■ BRANO DELL'ESERCIZIO ■
.....
Si tratta dell’idea, destinata a percorrere molta strada, per cui la via verso il Cielo passa attraverso l’inferno.
L’uomo diventa uomo, vivo, intelligente, libero, solo assaporando fino in fondo l’amaro della vita.
L’innocenza dell’”anima bella” è, al contrario, inerzia, stasi, morte. Hegel, con la sua dialettica del negativo, darà una sontuosa veste teorica a quest’idea.
L’uomo deve peccare, deve uscire dall’innocenza naturale per divenire Dio. Egli deve realizzare la promessa del Serpente: deve conoscere, come Dio, il bene e il male.[…]
Attraverso questa prospettiva la figura dell’Angelo ribelle, di colui che, provocando l’uomo, lo innalzerebbe alla sua libertà, rifulge di uno splendore nuovo. Mefistofele diviene, passo dopo passo, l’eroe, il Prometeo moderno, il liberatore.
Senza cercarne per il momento le cause profonde”, scriveva Roger Caillois nel 1937, “bisogna constatare come uno dei fenomeni psicologici più carico di conseguenze dell’inizio del XIX secolo sia la nascita e la diffusione del satanismo poetico, il fatto che lo scrittore assuma volentieri la parte dell’Angelo del male e con lui senta precise affinità. Sotto questa luce il romanticismo appare in parte come una trasmutazione di valore
[…]
Giustamente Mario Praz, nel suo La carne, la morte e il diavolo nella letteratura romantica, l’opera a tutt’oggi più interessante sul fascino del demoniaco nella letteratura dell’Ottocento, indica l’inizio di questo processo nella peculiare caratterizzazione di Satana offerta da Milton nel suo Paradiso perduto.
Fu Milton a conferire alla figura di Satana tutto il fascino del ribelle indomito che già apparteneva alle figure del Prometeo eschileo e del Capaneo dantesco“.
L’Avversario “diventa stranamente bello” […]
Impavido, indomito, il principe delle tenebre appare come lo strenuo lottatore contro la tirannia divina. Satana è Prometeo, prende il posto del mitico titano incatenato da Zeus alla rupe, immortalato dalla fantasia di Eschilo.
.....
■ RIGHE RIPORTATE ■

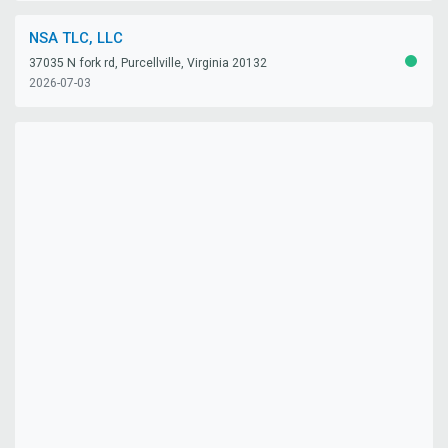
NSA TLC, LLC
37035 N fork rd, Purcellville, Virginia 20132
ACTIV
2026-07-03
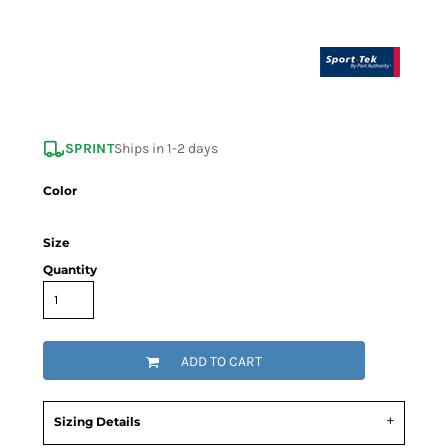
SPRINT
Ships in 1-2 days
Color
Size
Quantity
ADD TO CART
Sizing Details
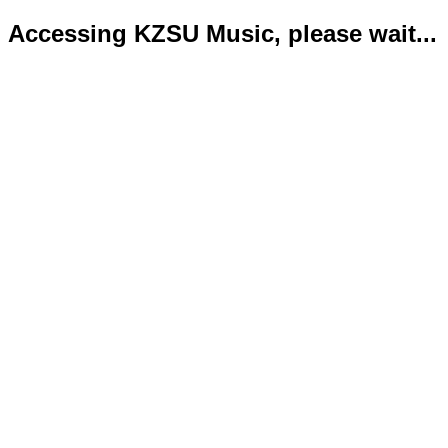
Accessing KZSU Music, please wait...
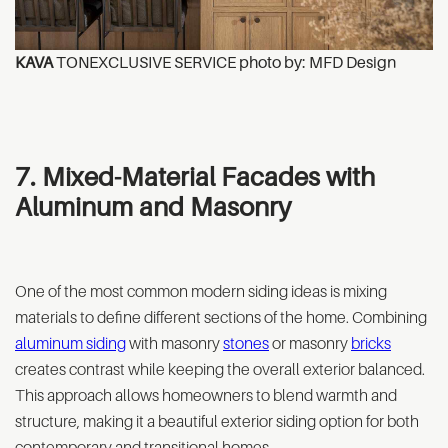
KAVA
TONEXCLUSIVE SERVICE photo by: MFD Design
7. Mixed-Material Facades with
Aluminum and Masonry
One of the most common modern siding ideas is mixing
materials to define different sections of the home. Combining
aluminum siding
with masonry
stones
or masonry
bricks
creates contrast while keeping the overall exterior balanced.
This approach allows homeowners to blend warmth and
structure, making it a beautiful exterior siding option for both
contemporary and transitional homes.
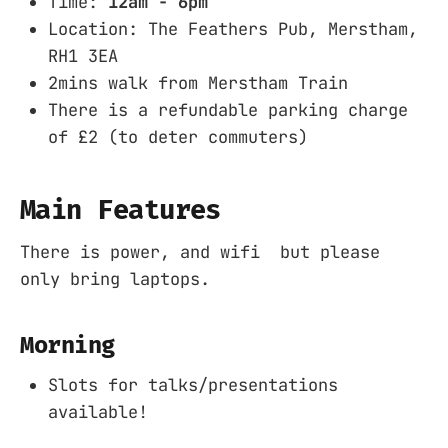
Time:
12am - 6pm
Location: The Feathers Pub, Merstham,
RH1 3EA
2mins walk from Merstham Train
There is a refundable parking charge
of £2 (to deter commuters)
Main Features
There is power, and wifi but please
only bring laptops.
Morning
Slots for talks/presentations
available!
.....
■ COMPITO DA SVOLGERE ■
Riprenda il brano sulla figura di Satana nella letteratura romantica e lo prosegua a partire dalla frase che segue l'ultima riportata.

■ ESITO DEL COMPITO ■
Il Prometeo moderno si oppone al dio ostile, malvagio.
Il luciferino Satana appare migliore del Creatore”
[…]
Grazie a Milton, alla sua rielaborazione mitica, Satana fa così il suo ingresso nell’immaginario moderno. Si ha con ciò quella che Praz chiama, in un capitolo del suo volume, la “metamorfosi di Satana”, il suo trapassare da figura negativa a eroe positivo: il ribelle triste, privato, come l’uomo, della sua felicità paradisiaca da un dio tiranno.[…]
Satana non è solo in Prometeo, controfigura dell’Angelo caduto di Milton.
Satana è anche in Dio.
La teologia gnostica che sta al centro dell’ateismo ribelle degli ultimi due secoli distingue tra Lucifero (il liberatore) e Satana (l’oppressore).
Essa trova la sua forma esemplare nel pensiero di Ernst Bloch.
Per Bloch v’è “da un lato il Dio del mondo che si identifica sempre più chiaramente con Satana, il Nemico, il ristagno; dall’altro il Dio della futura ascesa in cielo, il Dio che ci spinge in avanti con Gesù e con Lucifero”.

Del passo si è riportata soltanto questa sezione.